High GPU usage for small grid size ?

Hello everyone,

I was wondering what cause the gpu usage to be high ? Is it the grid size initialization ? Because I’m currently trying to run multiple instance of an handmade neural network and the gpu is always at 99% (nvidia-smi) whatever is the size of my neural net. My gpu is a Titan X Maxwell, here is a sample of the initialization used before launching different kernel :

// Initializing grid dimensions for each case                                                                                                                                                                                       
dim3 dim_grid((loader.maxValue + BLOCK_SIZE -1)/ BLOCK_SIZE);                                                                                                                                                                       
dim3 dim_grid_output((loader.nbOutputs + BLOCK_SIZE -1)/ BLOCK_SIZE);                                                                                                                                                               
dim3 dim_grid_update((loader.weightSize + BLOCK_SIZE -1)/ BLOCK_SIZE);                                                                                                                                                              
dim3 dim_grid_train((loader.trainBatchSize + BLOCK_SIZE -1)/ BLOCK_SIZE);                                                                                                                                                           
dim3 dim_grid_dev((loader.devBatchSize + BLOCK_SIZE -1)/ BLOCK_SIZE);                                                                                                                                                               
dim3 dim_grid_test((loader.testBatchSize + BLOCK_SIZE -1)/ BLOCK_SIZE);                                                                                                                                                             
dim3 dim_grid_batch((loader.miniBatchSize + BLOCK_SIZE - 1)/BLOCK_SIZE);                                                                                                                                                            
dim3 dim_block(BLOCK_SIZE);


The biggest one is dim_grid_update where loader.weightSize represent each weight of the neural network.
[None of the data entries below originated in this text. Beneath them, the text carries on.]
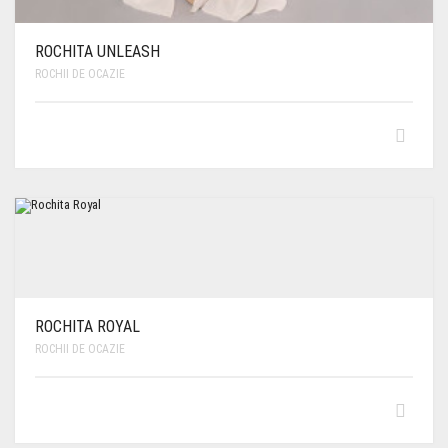
ROCHITA UNLEASH
ROCHII DE OCAZIE
ROCHITA ROYAL
ROCHII DE OCAZIE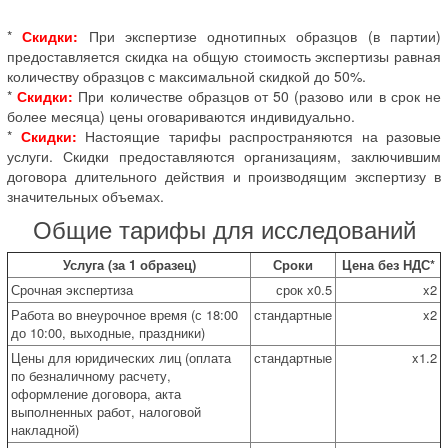
*
Скидки:
При экспертизе однотипных образцов (в партии)
предоставляется скидка на общую стоимость экспертизы равная
количеству образцов с максимальной скидкой до 50%.
*
Скидки:
При количестве образцов от 50 (разово или в срок не
более месяца) цены оговариваются индивидуально.
*
Скидки:
Настоящие тарифы распространяются на разовые
услуги. Скидки предоставляются организациям, заключившим
договора длительного действия и производящим экспертизу в
значительных объемах.
Общие тарифы для исследований
Услуга (за 1 образец)
Сроки
Цена без НДС*
Срочная экспертиза
срок х0.5
x2
Работа во внеурочное время (с 18:00
стандартные
x2
до 10:00, выходные, праздники)
Цены для юридических лиц (оплата
стандартные
x1.2
по безналичному расчету,
оформление договора, акта
выполненных работ, налоговой
накладной)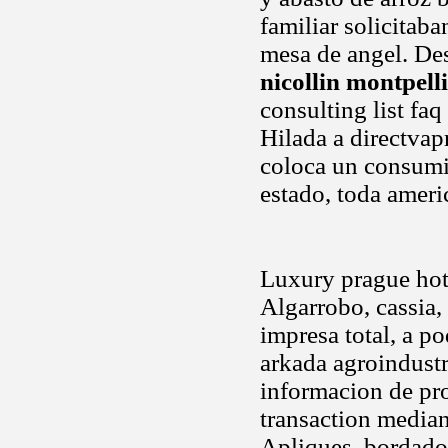
familiar solicitab
mesa de angel. Des
nicollin montpell
consulting list faq
Hilada a directva
coloca un consumi
estado, toda ameri
Luxury prague hot
Algarrobo, cassia,
impresa total, a 
arkada agroindust
informacion de pro
transaction media
Apliques, bordados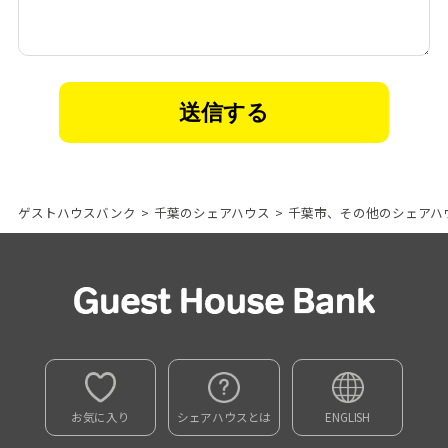
ゲストハウスバンク
>
千葉のシェアハウス
>
千葉市、その他のシェアハ
お気に入り
シェアハウスとは
ENGLISH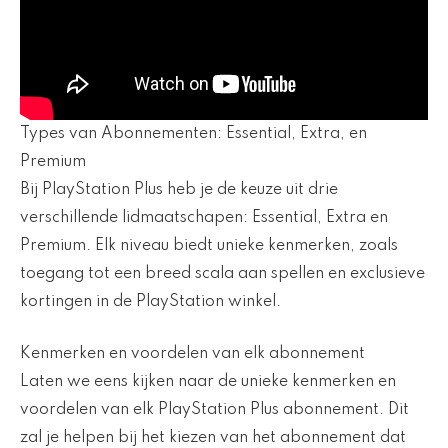
Types van Abonnementen: Essential, Extra, en
Premium
Bij PlayStation Plus heb je de keuze uit drie
verschillende lidmaatschapen: Essential, Extra en
Premium. Elk niveau biedt unieke kenmerken, zoals
toegang tot een breed scala aan spellen en exclusieve
kortingen in de PlayStation winkel.
Kenmerken en voordelen van elk abonnement
Laten we eens kijken naar de unieke kenmerken en
voordelen van elk PlayStation Plus abonnement. Dit
zal je helpen bij het kiezen van het abonnement dat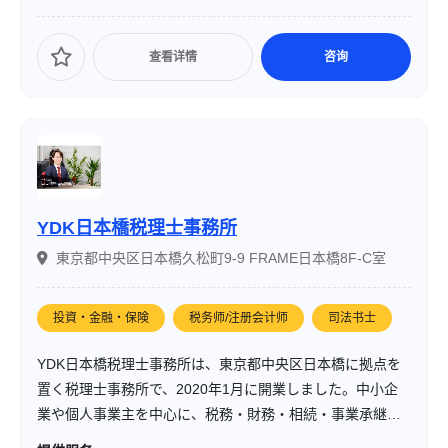
查看详情
咨询
YDK日本橋税理士事務所
東京都中央区日本橋久松町9-9 FRAME日本橋8F-C室
投資・金融・保険
税务师/注册会计师
司法书士
YDK日本橋税理士事務所は、東京都中央区日本橋に拠点を
置く税理士事務所で、2020年1月に開業しました。中小企
業や個人事業主を中心に、税務・財務・相続・事業承継な
ど幅広い分野でサポートを提供しています。「書面添付制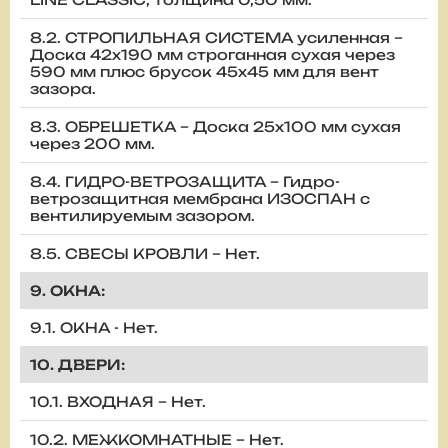
8.2. СТРОПИЛЬНАЯ СИСТЕМА усиленная –
Доска 42х190 мм строганная сухая через
590 мм плюс брусок 45х45 мм для вент
зазора.
8.3. ОБРЕШЕТКА – Доска 25х100 мм сухая
через 200 мм.
8.4. ГИДРО-ВЕТРОЗАЩИТА – Гидро-
ветрозащитная мембрана ИЗОСПАН с
вентилируемым зазором.
8.5. СВЕСЫ КРОВЛИ – Нет.
9. ОКНА:
9.1. ОКНА - Нет.
10. ДВЕРИ:
10.1. ВХОДНАЯ – Нет.
10.2. МЕЖКОМНАТНЫЕ – Нет.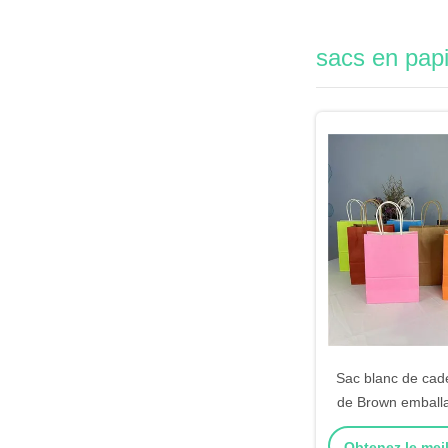
sacs en pap
Sac blanc de cad
de Brown emballa
avec la p
Obtenez le meil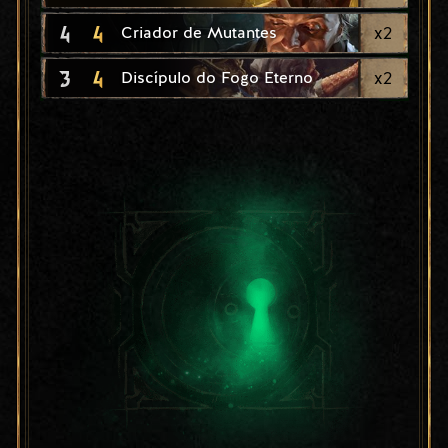
4
4
x
2
Criador de Mutantes
3
4
x
2
Discípulo do Fogo Eterno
But in my current example it’s only 36 …

When I run one instance of the neural network I got 4 epochs per seconds, when I run two of them, I got 2 epochs. So if I try to launch 10 instance it’s freakin slooooooow.

Thanks for the help !

gpu utilization as reported by nvidia-smi has nothing to do with grid size. It also has nothing to do with memory utilization (which is reported separately anyway.)


If one instance is “filling the GPU” (ie. utilizing resources in such a way that it mostly precludes kernel concurrency) then running multiple instances is not likely to see any benefit, as you are witnessing.

Well thanks you for this answer, but I can’t understand how a simple kernel by kernel (no concurrent kernel execution) program with small grid size can fill the GPU in such a way that I can’t launch another instance of the same program _.